### Consignes de travail:
Reproduisez intégralement l'extrait ci-dessous consacré au bien commun, sans y changer un seul mot.

### Extrait étudié:
◇ ◇ ◇ ◇ ◇ ◇ ◇
Il reste à présent à nous entendre sur le but à atteindre: le bien commun! Comme le disait Camus, "Mal nommer un objet, c'est ajouter au malheur de ce monde. S'efforcer au langage clair c'est ne pas épaissir le mensonge universel". Comment donc définir le bien commun? L'ONU a déjà largement travaillé sur le sujet. Elle a défini les 17 objectifs de développement durable pour 2030: l'éradication de la pauvreté, l'élimination de la faim, le développement de solutions pour une meilleure santé, pour l'éducation, pour l'égalité, pour l'accès à l'eau, pour le déploiement des énergies renouvelables, pour la croissance et le travail, pour les infrastructures durables, pour la réduction des inégalités, pour le développement d'habitat ouverts et résilients, pour la production et la consommation responsable, contre le changement climatique, pour la conservation et l'exploitation raisonnée des océans et mers, pour la lutte contre la désertification, pour la promotion de sociétés justes et ouvertes et pour les coopérations internationales.
◇ ◇ ◇ ◇ ◇ ◇ ◇
### Entrées de données:

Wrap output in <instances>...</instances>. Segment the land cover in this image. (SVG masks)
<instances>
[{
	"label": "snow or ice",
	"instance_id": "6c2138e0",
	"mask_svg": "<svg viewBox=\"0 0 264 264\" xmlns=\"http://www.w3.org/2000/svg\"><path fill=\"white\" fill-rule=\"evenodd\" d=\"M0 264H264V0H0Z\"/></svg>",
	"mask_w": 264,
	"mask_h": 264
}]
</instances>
◇ ◇ ◇ ◇ ◇ ◇ ◇
### Corrigé de l'exercice:
Il reste à présent à nous entendre sur le but à atteindre: le bien commun! Comme le disait Camus, "Mal nommer un objet, c'est ajouter au malheur de ce monde. S'efforcer au langage clair c'est ne pas épaissir le mensonge universel". Comment donc définir le bien commun? L'ONU a déjà largement travaillé sur le sujet. Elle a défini les 17 objectifs de développement durable pour 2030: l'éradication de la pauvreté, l'élimination de la faim, le développement de solutions pour une meilleure santé, pour l'éducation, pour l'égalité, pour l'accès à l'eau, pour le déploiement des énergies renouvelables, pour la croissance et le travail, pour les infrastructures durables, pour la réduction des inégalités, pour le développement d'habitat ouverts et résilients, pour la production et la consommation responsable, contre le changement climatique, pour la conservation et l'exploitation raisonnée des océans et mers, pour la lutte contre la désertification, pour la promotion de sociétés justes et ouvertes et pour les coopérations internationales.